■ WHAT THIS TASK INVOLVES: Your reply should be a single number, the count of lines in the records that contain "PlayStation".

■ SUPPLIED ENTRIES:
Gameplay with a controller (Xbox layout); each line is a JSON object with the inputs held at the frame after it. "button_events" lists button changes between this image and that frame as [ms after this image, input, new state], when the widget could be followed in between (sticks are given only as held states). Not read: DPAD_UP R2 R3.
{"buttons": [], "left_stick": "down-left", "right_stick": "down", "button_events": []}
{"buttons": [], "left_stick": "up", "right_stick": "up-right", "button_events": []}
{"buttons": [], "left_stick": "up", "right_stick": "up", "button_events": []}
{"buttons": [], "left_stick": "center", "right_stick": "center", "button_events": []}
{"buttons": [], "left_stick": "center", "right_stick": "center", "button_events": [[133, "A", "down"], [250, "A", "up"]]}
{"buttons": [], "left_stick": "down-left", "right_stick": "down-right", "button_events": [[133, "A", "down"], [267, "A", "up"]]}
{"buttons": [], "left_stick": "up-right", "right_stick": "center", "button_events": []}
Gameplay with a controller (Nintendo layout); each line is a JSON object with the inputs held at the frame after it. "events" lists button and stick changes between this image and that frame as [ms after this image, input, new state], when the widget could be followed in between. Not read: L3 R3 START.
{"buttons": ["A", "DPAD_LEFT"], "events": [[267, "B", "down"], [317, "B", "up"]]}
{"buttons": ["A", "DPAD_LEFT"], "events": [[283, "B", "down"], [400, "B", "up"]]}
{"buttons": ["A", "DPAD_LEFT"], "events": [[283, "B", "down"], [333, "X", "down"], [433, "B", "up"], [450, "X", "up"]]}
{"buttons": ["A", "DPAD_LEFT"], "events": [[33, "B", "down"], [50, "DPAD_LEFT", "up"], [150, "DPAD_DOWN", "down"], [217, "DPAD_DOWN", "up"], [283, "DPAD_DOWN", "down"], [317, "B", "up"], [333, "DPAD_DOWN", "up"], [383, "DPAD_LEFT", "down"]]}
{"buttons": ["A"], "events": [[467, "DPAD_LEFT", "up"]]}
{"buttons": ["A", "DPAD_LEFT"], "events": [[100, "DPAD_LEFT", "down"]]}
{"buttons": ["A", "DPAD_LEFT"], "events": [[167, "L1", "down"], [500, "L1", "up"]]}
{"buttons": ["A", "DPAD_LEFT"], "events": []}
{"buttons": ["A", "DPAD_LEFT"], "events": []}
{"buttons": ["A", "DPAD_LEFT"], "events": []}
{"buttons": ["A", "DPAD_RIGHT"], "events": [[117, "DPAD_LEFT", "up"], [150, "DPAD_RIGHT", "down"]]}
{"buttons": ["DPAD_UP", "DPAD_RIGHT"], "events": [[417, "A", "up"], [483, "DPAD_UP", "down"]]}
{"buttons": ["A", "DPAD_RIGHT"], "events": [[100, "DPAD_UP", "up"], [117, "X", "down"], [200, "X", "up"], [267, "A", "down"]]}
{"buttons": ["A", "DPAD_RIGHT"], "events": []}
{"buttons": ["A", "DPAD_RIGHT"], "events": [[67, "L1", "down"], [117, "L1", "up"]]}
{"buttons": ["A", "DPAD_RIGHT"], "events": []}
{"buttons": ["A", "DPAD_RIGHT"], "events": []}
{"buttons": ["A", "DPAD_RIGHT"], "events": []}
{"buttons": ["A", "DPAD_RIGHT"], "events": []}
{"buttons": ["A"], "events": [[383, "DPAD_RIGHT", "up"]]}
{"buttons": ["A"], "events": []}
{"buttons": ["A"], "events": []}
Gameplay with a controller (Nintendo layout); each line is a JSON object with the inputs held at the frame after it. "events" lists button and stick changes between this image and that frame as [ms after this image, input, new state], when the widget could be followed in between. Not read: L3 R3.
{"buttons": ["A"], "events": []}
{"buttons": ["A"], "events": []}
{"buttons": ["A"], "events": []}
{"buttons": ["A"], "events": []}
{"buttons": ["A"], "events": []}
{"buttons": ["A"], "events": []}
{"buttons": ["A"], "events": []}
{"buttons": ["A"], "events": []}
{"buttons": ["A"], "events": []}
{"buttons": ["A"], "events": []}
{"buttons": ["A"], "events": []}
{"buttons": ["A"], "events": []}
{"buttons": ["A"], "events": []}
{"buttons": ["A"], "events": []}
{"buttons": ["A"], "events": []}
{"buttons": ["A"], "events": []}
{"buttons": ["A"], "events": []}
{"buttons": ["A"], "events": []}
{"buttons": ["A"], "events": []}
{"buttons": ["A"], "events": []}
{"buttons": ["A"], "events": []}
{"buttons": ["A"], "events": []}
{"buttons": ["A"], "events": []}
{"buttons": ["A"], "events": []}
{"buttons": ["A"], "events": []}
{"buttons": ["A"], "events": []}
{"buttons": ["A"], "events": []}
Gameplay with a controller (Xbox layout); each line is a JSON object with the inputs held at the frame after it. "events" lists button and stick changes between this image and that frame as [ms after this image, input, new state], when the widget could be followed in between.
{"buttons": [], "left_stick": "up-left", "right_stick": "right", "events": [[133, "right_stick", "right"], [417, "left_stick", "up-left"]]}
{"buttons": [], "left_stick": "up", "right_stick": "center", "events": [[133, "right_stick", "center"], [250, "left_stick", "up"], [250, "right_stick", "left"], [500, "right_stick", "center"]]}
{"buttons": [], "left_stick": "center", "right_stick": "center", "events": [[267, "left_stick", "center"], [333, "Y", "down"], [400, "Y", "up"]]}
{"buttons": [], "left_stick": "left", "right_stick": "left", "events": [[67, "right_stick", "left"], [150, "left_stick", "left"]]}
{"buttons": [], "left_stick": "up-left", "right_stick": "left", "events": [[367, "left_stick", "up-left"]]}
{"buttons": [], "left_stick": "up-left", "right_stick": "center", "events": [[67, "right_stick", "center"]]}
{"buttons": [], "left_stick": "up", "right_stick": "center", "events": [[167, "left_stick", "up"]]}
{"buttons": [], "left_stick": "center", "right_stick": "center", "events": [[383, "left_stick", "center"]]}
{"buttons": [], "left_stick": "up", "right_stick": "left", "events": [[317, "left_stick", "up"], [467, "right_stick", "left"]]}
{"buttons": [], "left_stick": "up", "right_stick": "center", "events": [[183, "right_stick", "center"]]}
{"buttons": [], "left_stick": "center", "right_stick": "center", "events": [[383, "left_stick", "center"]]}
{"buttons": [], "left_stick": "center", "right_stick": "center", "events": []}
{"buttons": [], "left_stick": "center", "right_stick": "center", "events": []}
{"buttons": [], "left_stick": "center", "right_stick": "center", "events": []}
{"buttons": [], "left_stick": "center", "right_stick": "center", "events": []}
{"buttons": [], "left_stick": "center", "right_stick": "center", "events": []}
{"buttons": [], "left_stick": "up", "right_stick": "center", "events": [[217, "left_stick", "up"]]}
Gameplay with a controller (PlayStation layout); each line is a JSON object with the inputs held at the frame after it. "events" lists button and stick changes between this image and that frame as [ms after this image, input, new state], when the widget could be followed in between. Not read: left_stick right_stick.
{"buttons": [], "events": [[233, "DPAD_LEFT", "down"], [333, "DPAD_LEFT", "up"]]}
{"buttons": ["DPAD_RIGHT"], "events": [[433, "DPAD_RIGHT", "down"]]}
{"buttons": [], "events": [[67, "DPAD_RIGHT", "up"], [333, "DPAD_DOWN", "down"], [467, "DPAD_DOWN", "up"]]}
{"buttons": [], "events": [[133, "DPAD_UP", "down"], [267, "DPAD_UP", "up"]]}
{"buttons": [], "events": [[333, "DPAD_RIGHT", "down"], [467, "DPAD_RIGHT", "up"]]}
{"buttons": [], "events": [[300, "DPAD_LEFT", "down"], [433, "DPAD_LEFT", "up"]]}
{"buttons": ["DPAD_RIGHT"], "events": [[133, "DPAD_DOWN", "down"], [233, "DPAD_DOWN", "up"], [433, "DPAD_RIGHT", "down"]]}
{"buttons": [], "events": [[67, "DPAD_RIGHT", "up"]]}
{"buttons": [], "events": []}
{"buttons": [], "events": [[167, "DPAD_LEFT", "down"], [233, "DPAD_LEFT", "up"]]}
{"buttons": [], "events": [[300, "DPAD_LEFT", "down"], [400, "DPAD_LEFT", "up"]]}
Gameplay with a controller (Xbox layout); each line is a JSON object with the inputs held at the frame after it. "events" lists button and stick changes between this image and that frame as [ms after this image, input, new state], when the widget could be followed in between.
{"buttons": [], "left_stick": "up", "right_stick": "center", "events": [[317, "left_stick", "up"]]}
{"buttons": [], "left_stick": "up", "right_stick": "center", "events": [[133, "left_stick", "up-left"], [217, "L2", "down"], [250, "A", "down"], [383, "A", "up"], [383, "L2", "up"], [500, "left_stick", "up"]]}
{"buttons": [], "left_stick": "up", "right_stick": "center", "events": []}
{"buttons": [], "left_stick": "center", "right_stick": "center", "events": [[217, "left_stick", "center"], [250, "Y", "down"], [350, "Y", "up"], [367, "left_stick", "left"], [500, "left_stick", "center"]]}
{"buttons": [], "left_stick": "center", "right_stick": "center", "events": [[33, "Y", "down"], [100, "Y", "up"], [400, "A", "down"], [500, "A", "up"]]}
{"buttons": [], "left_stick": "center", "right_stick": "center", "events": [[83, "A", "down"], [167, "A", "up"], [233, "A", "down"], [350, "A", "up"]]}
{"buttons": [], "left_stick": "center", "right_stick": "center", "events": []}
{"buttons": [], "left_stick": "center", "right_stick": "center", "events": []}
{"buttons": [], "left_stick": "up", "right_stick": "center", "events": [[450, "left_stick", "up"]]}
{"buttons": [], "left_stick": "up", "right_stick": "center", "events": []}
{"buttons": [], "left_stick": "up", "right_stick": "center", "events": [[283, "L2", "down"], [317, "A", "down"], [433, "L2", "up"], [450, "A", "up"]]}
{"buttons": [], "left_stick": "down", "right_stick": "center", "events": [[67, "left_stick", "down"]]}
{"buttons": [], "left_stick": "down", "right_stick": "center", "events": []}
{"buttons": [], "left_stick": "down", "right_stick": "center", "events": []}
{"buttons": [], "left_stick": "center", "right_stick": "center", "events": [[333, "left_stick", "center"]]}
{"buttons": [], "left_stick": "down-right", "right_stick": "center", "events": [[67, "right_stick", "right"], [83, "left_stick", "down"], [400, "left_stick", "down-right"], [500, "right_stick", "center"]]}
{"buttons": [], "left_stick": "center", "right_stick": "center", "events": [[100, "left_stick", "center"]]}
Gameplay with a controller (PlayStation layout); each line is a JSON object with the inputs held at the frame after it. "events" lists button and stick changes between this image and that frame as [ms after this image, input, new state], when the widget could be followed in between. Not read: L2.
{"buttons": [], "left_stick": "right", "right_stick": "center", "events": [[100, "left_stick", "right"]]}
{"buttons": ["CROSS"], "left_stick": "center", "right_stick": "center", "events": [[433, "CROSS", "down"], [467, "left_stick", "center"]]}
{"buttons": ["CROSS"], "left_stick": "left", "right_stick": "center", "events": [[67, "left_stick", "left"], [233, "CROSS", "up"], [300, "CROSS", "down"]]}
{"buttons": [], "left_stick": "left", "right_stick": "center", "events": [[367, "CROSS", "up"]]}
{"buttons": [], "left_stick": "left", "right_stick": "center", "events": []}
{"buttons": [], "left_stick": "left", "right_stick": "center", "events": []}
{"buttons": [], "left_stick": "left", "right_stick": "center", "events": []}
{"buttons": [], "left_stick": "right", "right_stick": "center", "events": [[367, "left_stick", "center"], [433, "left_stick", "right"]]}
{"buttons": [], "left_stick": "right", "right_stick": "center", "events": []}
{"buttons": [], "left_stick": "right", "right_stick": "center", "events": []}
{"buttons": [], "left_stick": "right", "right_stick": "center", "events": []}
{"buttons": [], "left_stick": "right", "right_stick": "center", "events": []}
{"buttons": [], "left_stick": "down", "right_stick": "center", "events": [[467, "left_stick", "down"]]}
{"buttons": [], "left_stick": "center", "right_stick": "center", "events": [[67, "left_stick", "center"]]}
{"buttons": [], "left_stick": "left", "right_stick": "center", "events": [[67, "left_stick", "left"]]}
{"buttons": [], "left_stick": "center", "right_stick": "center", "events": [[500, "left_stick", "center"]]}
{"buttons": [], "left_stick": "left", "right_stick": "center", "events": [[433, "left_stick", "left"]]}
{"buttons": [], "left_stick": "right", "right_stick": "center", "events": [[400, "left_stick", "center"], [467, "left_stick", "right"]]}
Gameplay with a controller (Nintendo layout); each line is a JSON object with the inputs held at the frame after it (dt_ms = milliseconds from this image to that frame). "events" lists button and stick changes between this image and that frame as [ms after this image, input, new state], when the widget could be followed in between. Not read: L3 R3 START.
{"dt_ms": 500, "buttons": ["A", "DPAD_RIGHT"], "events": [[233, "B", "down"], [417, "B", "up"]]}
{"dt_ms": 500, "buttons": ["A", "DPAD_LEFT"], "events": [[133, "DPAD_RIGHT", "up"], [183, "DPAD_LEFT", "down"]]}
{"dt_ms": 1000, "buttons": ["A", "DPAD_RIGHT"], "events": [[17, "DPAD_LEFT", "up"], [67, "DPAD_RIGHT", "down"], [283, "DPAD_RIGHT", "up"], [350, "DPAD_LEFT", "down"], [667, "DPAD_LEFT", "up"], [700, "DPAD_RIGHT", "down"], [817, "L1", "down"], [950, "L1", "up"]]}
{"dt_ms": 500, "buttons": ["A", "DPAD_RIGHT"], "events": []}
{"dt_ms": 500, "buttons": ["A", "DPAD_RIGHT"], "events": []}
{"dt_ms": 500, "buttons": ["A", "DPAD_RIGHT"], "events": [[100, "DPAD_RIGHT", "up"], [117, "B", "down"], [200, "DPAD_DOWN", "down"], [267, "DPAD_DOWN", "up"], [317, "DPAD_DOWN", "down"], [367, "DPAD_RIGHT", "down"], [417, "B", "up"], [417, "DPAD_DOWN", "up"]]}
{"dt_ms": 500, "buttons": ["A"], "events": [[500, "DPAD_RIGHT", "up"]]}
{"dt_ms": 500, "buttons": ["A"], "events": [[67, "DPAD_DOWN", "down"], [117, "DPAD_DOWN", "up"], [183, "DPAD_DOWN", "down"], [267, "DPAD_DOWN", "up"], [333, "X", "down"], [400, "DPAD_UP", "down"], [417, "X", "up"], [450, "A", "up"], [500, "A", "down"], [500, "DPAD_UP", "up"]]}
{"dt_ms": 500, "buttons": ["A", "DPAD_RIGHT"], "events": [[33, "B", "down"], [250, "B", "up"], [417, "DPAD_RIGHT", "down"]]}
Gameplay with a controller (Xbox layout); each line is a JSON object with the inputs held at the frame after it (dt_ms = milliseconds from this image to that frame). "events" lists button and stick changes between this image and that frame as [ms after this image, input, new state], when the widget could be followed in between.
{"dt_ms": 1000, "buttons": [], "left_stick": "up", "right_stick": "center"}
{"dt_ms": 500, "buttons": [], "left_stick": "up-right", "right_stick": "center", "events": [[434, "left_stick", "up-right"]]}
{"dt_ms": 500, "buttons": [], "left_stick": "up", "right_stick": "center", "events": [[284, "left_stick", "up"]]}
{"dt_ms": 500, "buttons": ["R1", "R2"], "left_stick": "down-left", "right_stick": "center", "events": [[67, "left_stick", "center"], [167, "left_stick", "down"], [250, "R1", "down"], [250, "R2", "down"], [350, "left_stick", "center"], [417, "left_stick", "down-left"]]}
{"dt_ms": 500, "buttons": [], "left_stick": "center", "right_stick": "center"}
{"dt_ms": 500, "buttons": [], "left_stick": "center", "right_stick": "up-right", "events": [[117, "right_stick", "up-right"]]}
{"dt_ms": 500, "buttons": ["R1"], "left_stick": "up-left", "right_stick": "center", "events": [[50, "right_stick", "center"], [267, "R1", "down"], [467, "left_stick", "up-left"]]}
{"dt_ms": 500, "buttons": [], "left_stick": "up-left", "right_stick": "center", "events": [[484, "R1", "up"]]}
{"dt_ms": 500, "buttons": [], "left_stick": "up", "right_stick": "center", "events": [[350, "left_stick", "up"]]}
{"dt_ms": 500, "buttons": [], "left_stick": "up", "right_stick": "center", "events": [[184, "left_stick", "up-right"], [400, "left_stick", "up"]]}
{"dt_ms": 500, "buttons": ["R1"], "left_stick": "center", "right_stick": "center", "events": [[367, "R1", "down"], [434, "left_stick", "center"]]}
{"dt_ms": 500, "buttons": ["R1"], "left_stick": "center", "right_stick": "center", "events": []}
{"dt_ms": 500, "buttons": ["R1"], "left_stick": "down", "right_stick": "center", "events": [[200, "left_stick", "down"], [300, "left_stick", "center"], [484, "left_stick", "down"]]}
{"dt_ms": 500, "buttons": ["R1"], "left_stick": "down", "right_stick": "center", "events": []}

■ SOLUTION TO THIS PROBLEM: 2